Persistent versus working segments
Persistent segments are permanent while working segments are temporary.
The pages of a persistent segment have permanent storage locations on disk. Files containing data or executable programs are mapped to persistent segments. Because each page of a persistent segment has a permanent disk storage location, the VMM writes the page back to that location when the page has been changed and can no longer be kept in real memory. If the page has not changed when selected for placement on a free list, no I/O is required. If the page is referenced again later, a new copy is read in from its permanent disk-storage location.
Working segments are transitory, exist only during their use by a process, and have no permanent disk-storage location. Process stack and data regions are mapped to working segments, as are the kernel text segment, the kernel-extension text segments, as well as the shared-library text and data segments. Pages of working segments must also have disk-storage locations to occupy when they cannot be kept in real memory. The disk-paging space is used for this purpose.
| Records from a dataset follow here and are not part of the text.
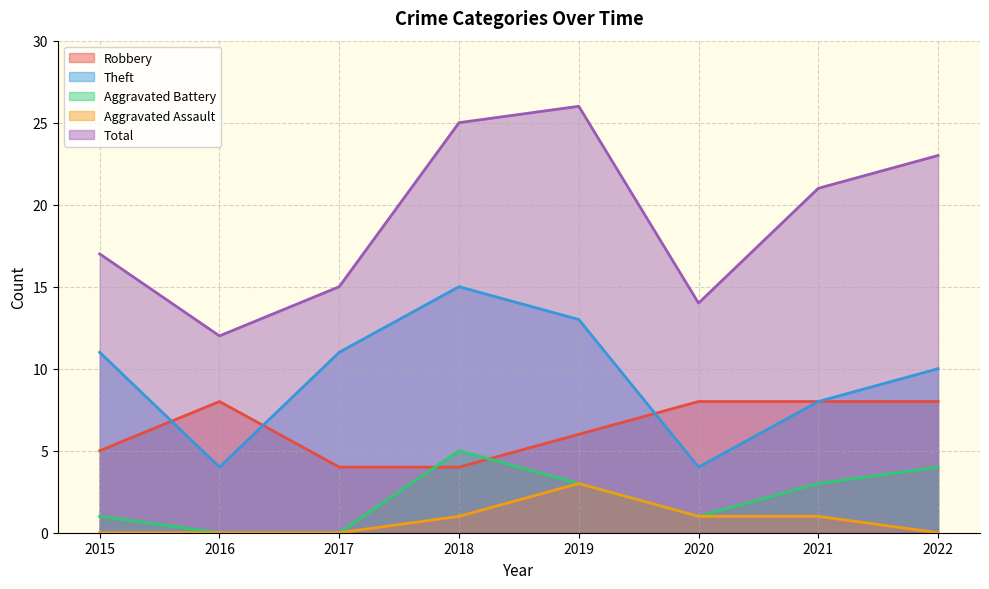

Between 2019 and 2016, which is larger?

2016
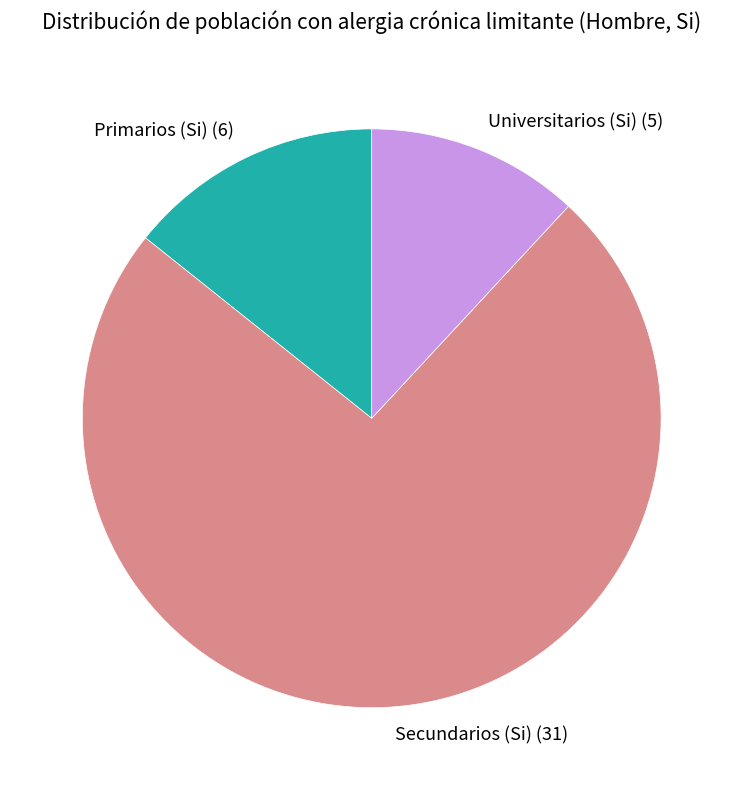

Is there a majority slice in this chart?

Yes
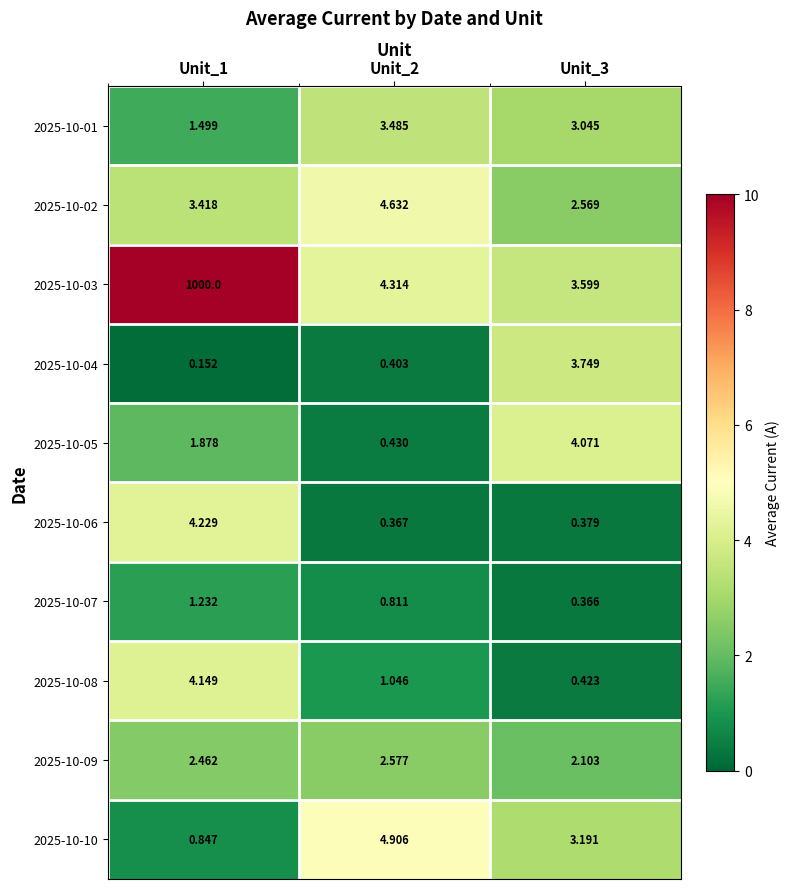

Is the value of 2025-10-10 at Unit_3 greater than the value of 2025-10-08 at Unit_1?

No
The following illustration shows the relationship between some of the types of segments and the locations of their pages on disk. It also shows the actual (arbitrary) locations of the pages when they are in real memory.

Persistent-segment types are further classified. Client segments are used to map remote files (for example, files that are being accessed through NFS), including remote executable programs. Pages from client segments are saved and restored over the network to their permanent file location, not on the local-disk paging space. Journaled and deferred segments are persistent segments that must be atomically updated. If a page from a journaled or deferred segment is selected to be removed from real memory (paged out), it must be written to disk paging space unless it is in a state that allows it to be committed (written to its permanent file location).